Please filter the data down to the lines that include the word "障害福祉サービス等事業収益" and copy them.

(Collected data)
------------------------------------------------
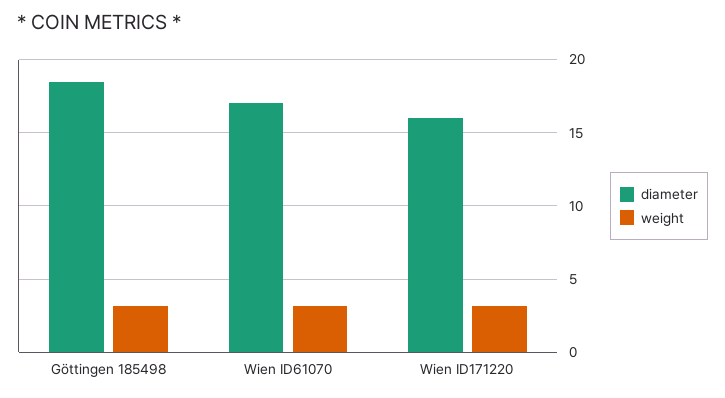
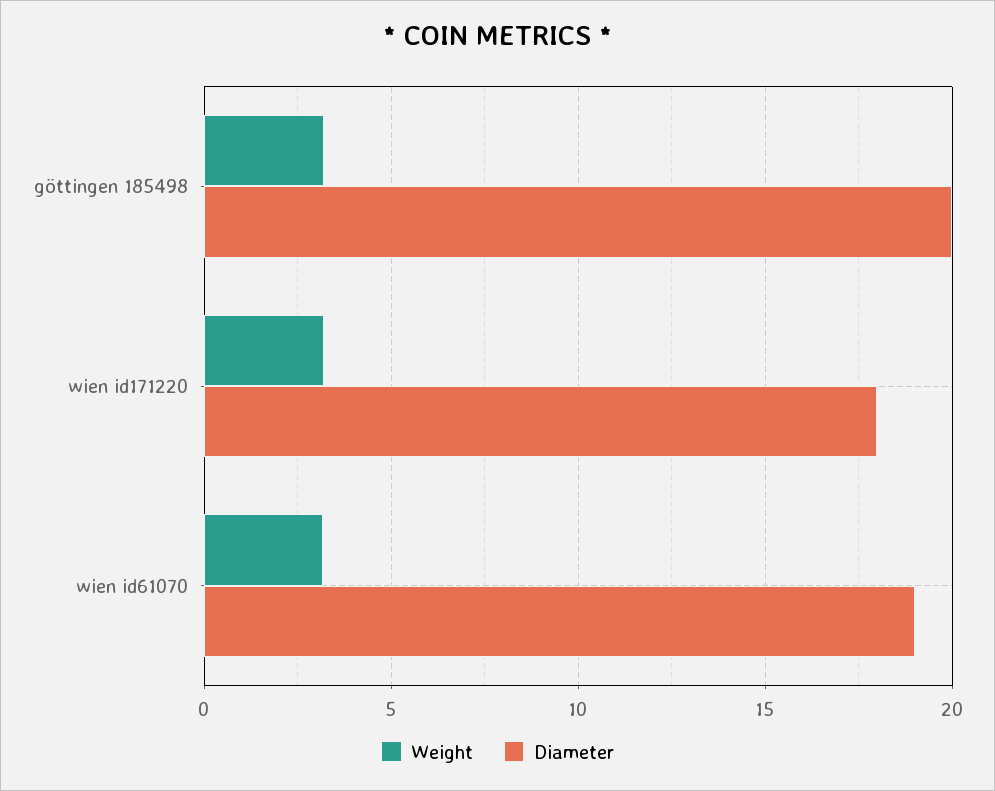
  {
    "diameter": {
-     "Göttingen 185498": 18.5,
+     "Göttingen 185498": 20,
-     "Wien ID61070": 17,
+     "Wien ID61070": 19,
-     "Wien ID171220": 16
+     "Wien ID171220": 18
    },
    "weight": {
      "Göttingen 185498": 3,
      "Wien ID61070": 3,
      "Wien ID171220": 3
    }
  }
------------------------------------------------
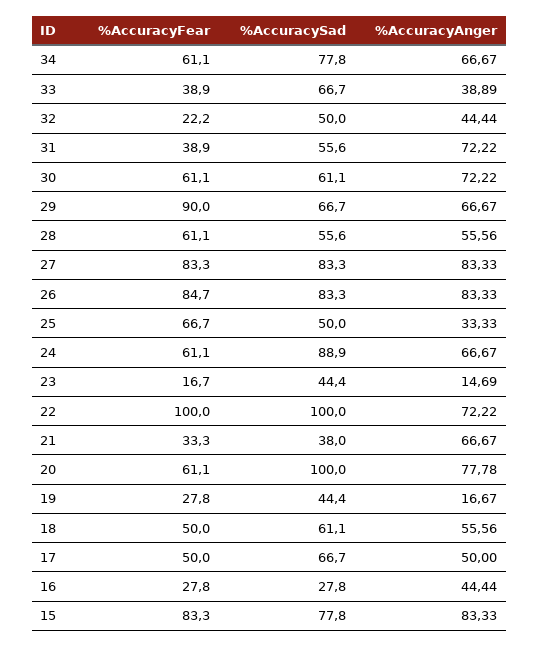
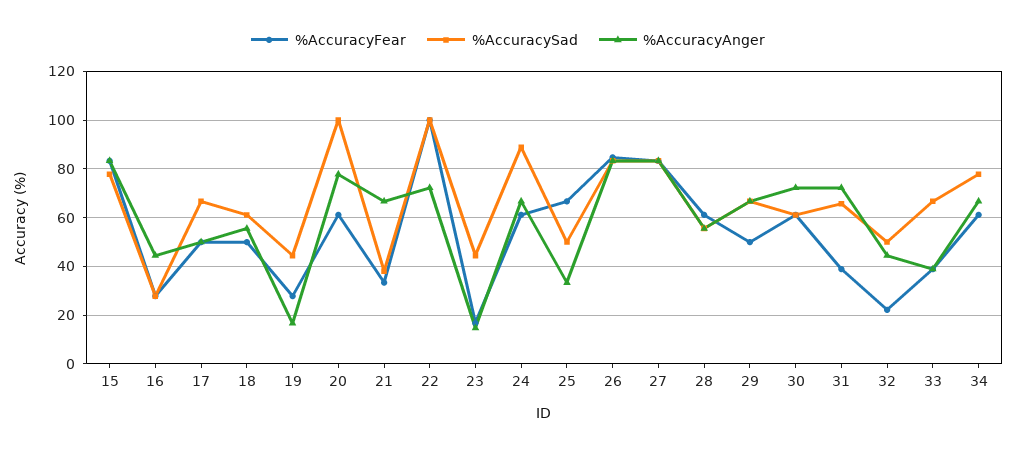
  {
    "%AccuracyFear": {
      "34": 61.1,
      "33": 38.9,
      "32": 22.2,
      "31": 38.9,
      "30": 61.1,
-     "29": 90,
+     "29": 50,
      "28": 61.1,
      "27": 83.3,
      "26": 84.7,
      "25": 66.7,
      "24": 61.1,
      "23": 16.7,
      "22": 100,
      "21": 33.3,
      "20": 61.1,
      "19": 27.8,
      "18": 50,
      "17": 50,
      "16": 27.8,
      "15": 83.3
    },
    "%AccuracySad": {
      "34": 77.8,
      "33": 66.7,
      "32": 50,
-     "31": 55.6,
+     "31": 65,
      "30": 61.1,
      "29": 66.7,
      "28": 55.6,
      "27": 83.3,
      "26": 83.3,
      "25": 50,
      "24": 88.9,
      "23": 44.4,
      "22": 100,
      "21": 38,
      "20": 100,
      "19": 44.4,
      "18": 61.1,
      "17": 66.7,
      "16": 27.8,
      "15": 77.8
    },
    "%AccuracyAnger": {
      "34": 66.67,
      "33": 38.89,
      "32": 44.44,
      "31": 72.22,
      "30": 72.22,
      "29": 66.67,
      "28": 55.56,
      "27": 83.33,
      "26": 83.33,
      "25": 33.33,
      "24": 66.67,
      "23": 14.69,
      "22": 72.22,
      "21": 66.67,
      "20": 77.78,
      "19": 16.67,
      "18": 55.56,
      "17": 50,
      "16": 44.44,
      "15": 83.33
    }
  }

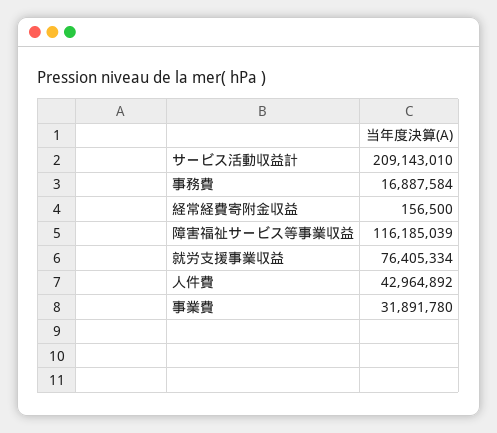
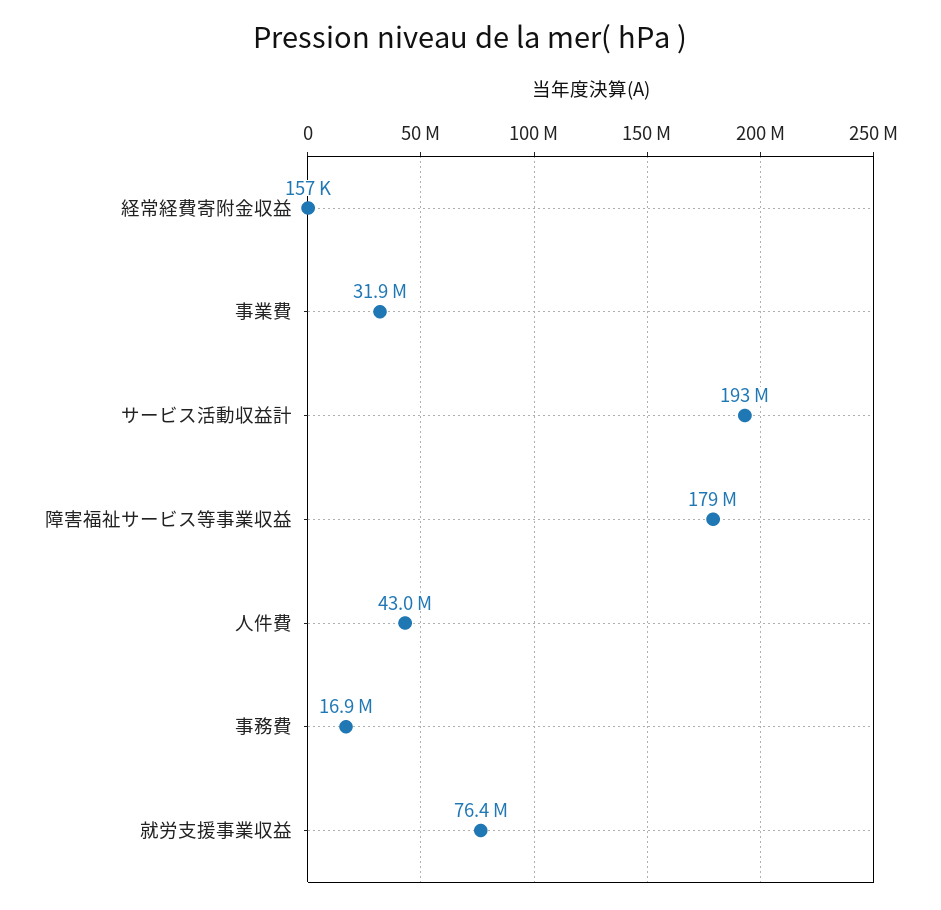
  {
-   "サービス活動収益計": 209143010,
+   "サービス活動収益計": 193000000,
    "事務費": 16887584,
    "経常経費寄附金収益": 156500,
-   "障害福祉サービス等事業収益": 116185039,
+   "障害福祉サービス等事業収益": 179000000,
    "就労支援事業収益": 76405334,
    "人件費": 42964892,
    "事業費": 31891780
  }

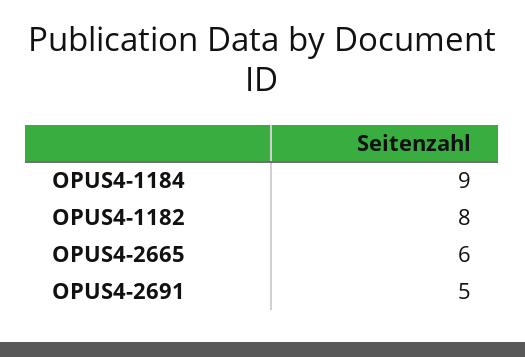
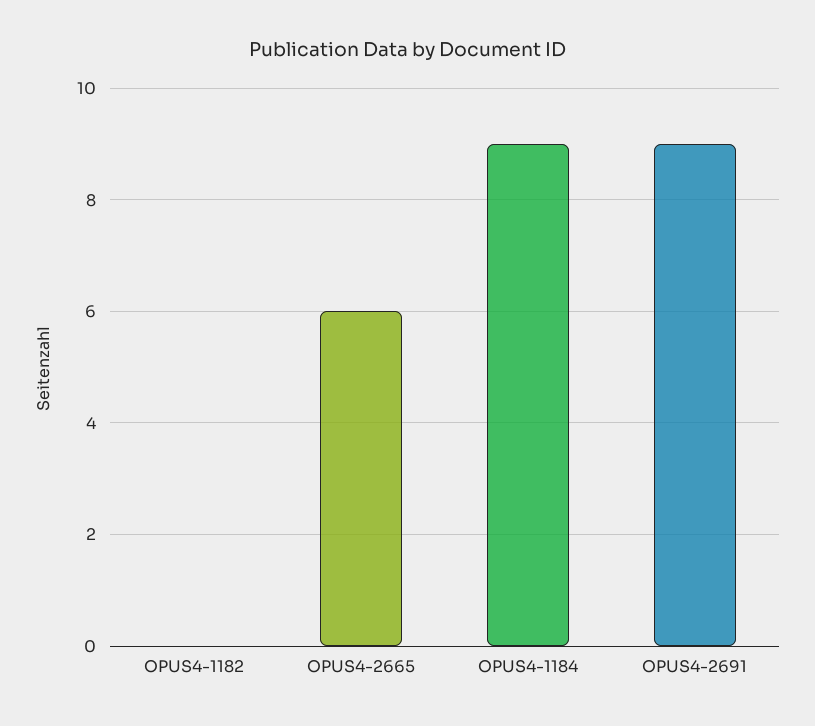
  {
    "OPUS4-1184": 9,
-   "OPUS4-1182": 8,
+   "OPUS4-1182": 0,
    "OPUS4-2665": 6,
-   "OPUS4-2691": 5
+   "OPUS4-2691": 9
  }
------------------------------------------------
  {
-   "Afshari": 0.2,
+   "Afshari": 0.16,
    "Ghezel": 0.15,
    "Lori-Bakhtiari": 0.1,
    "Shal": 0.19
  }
------------------------------------------------
FINAL ANSWER:
-   "障害福祉サービス等事業収益": 116185039,
+   "障害福祉サービス等事業収益": 179000000,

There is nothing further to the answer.